**Task brief**
Among the records below, find each line containing the word "Lista" and copy it.

══ Data for processing

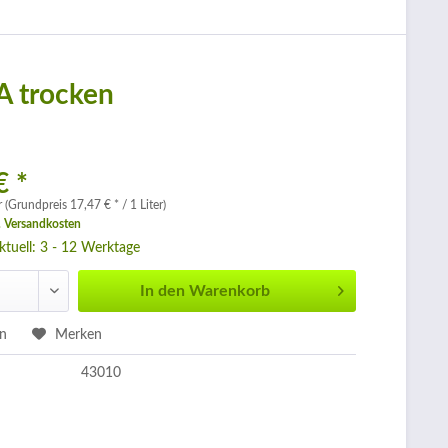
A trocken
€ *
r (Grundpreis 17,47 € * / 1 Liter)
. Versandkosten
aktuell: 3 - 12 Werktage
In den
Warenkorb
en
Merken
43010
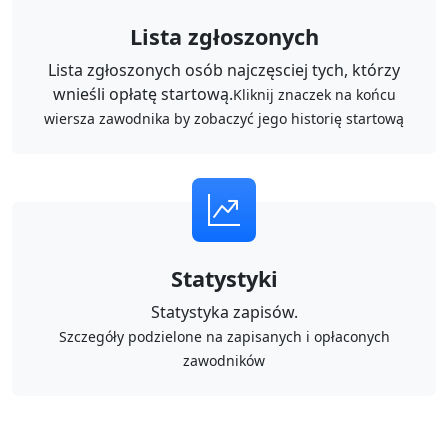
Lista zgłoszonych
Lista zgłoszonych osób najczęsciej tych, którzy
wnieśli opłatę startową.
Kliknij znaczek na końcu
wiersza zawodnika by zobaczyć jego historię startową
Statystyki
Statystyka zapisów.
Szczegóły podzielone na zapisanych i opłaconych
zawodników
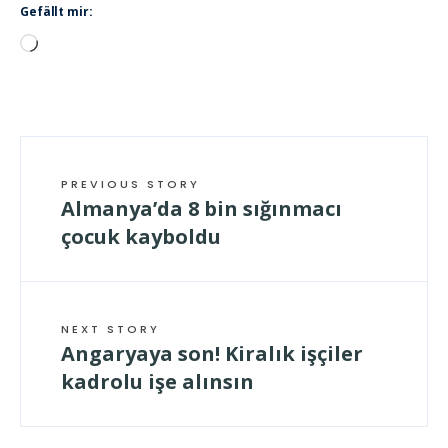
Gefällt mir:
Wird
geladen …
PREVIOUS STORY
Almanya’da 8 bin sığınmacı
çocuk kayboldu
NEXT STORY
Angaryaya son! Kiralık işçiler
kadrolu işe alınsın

════

**Output for this task**
Lista zgłoszonych
Lista zgłoszonych osób najczęsciej tych, którzy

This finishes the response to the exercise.